Lo que no se puede negar es la superstición del personaje. Él cree en lo del sino, en el ceño furibundo del cielo, y en la suerte y en el destino, los cuales no le permiten ni morir; y se explican estas creencias, sabiendo que ha crecido entre bárbaros, según dice, allá en la tierra de los Incas, cuya sangre circula por sus venas; pero ¿esto quiere decir que se demuestren en el drama todas esas cosas?

No hay en Don Álvaro, según el agustino escurialense, afirmación ninguna de la Providencia, esto es, de la libertad en los personajes para seguir el camino del mal o la senda del bien: no es, pues, en su concepto, un drama cristiano; y es incomprensible cómo no niega, por consiguiente, su nacionalidad y su romanticismo: está en el mismo caso que D. Nicomedes Pastor Díaz. Ni uno ni otro quisieron, de seguro, contradecirse al emitir sus opiniones; pero si no resulta la contradicción, no entiendo una palabra de lo que han querido decir.

Registros extraídos.

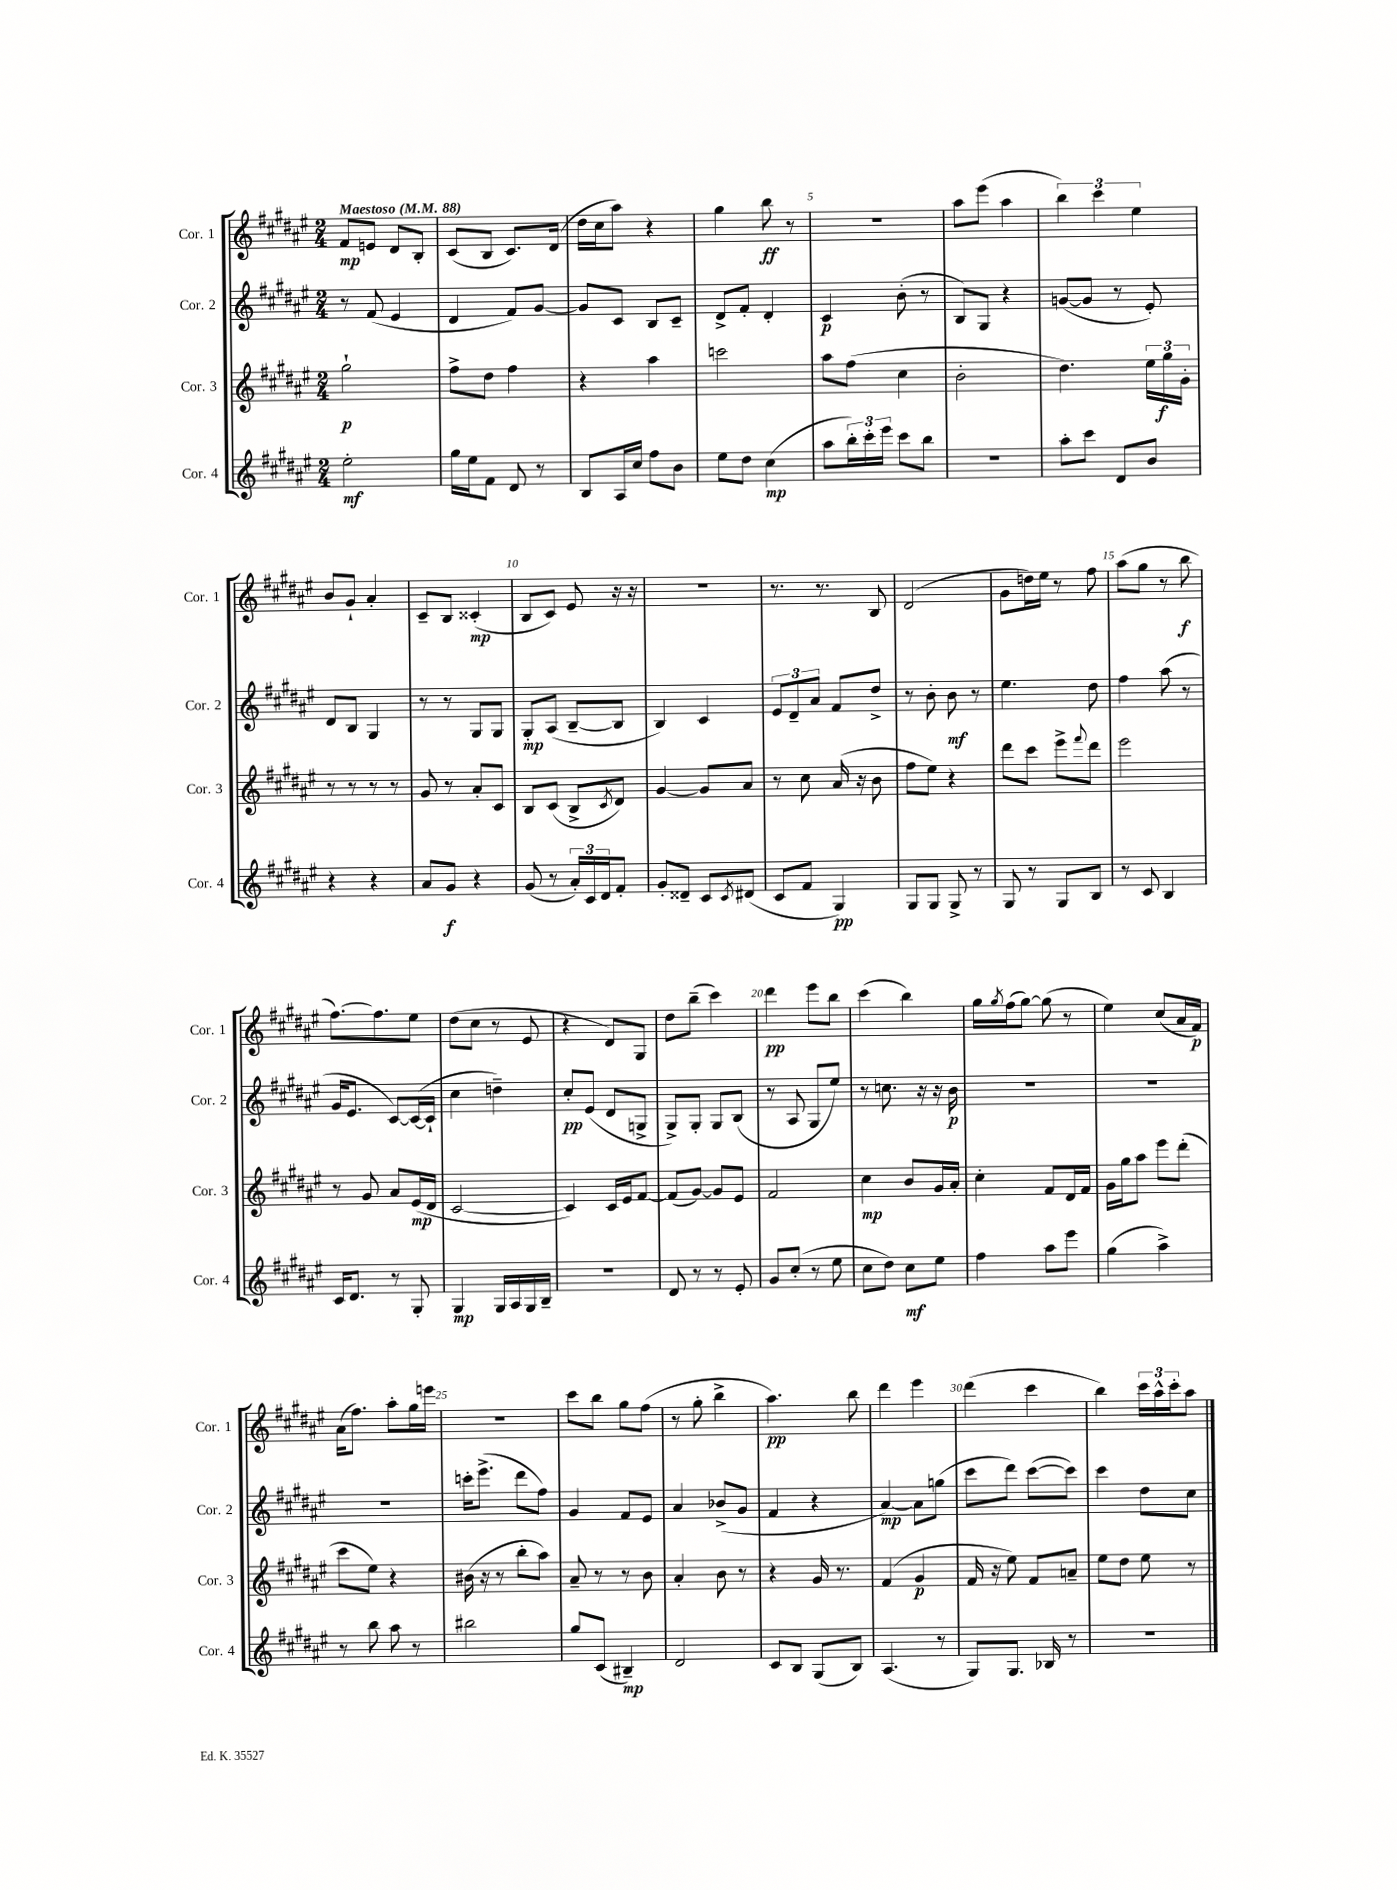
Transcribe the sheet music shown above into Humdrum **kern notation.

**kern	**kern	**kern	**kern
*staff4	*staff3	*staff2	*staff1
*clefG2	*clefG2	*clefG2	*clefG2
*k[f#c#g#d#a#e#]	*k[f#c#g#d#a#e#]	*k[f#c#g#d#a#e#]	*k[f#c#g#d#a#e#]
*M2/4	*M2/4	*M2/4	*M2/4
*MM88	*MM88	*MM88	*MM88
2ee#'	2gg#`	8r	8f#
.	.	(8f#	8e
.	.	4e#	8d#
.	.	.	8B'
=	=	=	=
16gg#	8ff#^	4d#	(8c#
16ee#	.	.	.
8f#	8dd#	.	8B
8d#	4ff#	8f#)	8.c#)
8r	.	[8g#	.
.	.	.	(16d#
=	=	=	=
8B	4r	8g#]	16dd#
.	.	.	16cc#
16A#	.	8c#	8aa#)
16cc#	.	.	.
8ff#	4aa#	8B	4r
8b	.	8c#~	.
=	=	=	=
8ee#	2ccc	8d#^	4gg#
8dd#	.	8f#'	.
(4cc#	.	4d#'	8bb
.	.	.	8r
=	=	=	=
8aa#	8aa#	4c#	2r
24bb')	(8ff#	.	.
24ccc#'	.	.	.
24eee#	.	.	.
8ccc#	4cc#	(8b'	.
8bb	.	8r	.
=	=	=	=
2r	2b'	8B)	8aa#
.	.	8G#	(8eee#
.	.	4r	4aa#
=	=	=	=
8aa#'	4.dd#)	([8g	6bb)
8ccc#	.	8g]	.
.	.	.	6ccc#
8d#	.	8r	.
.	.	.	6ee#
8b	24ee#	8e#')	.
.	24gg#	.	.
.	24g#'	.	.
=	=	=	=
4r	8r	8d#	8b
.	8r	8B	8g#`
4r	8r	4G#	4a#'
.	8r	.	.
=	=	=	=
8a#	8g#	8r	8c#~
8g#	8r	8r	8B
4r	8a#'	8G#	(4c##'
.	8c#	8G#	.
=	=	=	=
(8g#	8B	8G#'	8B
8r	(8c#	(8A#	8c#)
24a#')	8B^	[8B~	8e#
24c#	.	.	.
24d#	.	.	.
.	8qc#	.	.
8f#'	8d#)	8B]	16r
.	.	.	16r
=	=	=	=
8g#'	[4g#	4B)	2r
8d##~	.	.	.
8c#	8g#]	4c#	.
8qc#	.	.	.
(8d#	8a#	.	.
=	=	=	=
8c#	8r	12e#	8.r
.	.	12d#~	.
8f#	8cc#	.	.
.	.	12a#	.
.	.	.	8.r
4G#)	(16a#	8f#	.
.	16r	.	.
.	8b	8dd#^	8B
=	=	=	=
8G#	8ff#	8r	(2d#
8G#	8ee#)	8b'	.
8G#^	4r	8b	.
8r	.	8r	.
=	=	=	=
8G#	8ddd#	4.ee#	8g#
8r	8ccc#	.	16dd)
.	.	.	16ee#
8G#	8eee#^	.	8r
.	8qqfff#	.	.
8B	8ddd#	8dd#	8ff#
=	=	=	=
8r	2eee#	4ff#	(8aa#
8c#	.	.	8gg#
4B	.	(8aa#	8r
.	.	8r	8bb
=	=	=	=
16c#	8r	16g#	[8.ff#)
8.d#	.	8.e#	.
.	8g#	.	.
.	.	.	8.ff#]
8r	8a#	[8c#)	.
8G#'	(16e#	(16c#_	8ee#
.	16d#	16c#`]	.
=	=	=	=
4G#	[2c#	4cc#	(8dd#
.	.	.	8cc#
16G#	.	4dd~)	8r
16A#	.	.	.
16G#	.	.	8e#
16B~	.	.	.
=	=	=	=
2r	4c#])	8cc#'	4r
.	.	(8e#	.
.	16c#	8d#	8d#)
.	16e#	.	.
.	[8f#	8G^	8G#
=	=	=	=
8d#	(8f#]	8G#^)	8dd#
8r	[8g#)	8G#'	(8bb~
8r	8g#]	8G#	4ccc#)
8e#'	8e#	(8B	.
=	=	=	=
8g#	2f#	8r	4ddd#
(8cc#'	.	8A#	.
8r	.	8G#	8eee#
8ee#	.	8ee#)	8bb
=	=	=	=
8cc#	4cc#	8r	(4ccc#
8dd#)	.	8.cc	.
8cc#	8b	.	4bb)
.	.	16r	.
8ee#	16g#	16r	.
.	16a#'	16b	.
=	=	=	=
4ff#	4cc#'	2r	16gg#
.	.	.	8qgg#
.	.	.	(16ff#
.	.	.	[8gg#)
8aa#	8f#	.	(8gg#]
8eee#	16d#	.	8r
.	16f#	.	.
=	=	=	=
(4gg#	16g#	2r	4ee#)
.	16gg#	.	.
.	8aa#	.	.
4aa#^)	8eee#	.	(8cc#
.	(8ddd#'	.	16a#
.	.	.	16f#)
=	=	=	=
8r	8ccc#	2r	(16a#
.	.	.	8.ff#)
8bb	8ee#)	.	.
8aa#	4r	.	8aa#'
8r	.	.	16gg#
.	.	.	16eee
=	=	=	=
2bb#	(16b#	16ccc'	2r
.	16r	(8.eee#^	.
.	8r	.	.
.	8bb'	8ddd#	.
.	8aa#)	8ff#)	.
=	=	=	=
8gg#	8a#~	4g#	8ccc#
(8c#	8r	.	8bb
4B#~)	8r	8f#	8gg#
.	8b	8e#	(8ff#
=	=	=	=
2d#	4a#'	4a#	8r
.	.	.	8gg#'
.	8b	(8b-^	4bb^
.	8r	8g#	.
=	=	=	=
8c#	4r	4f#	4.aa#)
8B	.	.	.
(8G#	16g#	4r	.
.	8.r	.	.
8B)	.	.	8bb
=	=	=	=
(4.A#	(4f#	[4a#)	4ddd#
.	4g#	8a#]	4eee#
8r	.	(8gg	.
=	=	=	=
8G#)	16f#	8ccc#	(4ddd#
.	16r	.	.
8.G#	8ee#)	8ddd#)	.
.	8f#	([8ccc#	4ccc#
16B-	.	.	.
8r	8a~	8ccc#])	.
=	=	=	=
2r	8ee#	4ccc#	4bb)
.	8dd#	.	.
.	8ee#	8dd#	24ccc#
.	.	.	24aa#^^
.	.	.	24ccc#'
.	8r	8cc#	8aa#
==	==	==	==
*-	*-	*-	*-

Tareas planteadas.
**A)** Enumera las creencias que el texto sobre Don Álvaro atribuye al personaje.
**B)** Responde estas preguntas sobre el texto de Don Álvaro:
(i) ¿Entre quiénes y en qué tierra ha crecido el personaje, según dice?
(ii) Según el agustino escurialense, ¿qué tipo de drama no es Don Álvaro?
(iii) ¿Con quién se afirma que el agustino escurialense está en el mismo caso?
Para resolver las tareas, utiliza solo el texto mostrado.

Respuestas.
**A)** El sino, el ceño furibundo del cielo, la suerte y el destino.

**B)**
(i) Entre bárbaros, en la tierra de los Incas.
(ii) No es un drama cristiano.
(iii) Con D. Nicomedes Pastor Díaz.